▸ **Aim**: Show every line of the entries that contains the string "curve". Case counts.

· · ·

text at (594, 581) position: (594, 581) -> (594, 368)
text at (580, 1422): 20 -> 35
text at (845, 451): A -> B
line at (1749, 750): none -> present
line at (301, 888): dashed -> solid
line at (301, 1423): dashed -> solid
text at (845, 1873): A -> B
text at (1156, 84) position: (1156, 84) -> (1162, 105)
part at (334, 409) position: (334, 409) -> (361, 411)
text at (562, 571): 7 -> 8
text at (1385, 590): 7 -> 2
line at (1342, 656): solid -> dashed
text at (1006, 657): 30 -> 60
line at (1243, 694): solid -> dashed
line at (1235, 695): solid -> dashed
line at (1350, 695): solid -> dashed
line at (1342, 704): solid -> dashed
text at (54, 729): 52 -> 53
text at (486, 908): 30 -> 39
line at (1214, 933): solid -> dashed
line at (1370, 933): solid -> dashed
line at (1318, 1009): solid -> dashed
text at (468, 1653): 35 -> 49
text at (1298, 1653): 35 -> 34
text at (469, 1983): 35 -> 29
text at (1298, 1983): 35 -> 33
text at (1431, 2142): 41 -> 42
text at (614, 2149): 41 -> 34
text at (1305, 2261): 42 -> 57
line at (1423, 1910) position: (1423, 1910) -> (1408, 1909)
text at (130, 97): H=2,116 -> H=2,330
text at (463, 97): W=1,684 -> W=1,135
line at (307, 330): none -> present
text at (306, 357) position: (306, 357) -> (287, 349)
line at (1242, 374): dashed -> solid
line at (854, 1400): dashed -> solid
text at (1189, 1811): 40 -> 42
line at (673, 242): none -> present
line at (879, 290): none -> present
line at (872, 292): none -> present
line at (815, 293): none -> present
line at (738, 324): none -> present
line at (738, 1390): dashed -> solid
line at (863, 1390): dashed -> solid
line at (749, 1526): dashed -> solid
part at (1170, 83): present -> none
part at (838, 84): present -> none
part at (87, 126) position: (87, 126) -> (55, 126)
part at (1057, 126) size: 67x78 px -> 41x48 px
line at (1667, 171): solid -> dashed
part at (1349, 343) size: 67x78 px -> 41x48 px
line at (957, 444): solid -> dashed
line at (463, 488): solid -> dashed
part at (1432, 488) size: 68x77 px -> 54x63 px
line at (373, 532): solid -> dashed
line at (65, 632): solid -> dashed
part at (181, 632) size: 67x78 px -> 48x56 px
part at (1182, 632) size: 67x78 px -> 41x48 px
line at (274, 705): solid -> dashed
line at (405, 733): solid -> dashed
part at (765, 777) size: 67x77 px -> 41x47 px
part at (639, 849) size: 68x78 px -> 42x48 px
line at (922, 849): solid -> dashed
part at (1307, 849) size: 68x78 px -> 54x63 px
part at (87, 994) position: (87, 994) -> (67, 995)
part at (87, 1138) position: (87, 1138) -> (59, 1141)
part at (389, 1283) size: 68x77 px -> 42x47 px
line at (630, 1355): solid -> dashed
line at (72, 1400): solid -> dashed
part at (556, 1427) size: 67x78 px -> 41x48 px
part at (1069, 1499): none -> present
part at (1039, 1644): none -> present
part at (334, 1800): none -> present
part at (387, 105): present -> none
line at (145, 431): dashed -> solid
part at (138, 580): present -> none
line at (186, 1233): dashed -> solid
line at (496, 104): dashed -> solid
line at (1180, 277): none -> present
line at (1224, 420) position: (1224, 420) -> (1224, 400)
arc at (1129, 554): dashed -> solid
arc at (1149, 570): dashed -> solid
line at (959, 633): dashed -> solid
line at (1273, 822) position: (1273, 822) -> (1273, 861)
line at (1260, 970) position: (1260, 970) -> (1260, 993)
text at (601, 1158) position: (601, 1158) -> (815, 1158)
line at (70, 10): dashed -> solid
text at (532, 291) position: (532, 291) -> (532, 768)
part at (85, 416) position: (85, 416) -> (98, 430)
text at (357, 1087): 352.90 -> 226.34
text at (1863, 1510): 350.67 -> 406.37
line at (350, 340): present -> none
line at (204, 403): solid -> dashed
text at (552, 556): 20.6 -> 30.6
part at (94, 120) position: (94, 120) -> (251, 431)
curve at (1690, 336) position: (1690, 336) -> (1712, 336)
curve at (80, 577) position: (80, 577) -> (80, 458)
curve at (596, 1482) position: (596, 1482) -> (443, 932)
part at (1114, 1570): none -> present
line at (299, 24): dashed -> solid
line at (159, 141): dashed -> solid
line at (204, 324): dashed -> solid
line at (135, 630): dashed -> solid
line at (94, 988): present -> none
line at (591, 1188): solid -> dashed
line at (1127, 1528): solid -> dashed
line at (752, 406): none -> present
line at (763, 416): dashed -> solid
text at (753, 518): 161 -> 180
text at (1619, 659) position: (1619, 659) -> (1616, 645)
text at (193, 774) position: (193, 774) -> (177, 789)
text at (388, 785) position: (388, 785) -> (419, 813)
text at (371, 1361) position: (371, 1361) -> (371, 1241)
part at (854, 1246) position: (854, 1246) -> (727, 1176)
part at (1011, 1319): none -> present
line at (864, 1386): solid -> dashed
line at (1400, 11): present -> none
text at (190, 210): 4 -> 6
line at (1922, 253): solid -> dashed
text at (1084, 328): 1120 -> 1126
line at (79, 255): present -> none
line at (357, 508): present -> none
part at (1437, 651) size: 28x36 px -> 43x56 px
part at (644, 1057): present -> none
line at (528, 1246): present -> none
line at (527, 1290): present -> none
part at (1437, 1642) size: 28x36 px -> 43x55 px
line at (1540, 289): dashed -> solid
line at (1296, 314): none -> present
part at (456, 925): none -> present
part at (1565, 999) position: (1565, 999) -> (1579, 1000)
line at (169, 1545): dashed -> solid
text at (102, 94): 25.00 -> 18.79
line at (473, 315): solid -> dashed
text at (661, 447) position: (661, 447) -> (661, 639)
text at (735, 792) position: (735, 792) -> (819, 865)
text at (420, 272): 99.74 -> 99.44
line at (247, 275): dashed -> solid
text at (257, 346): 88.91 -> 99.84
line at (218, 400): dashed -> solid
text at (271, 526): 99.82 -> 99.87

· · ·

▸ **Expected output**:
curve at (1690, 336) position: (1690, 336) -> (1712, 336)
curve at (80, 577) position: (80, 577) -> (80, 458)
curve at (596, 1482) position: (596, 1482) -> (443, 932)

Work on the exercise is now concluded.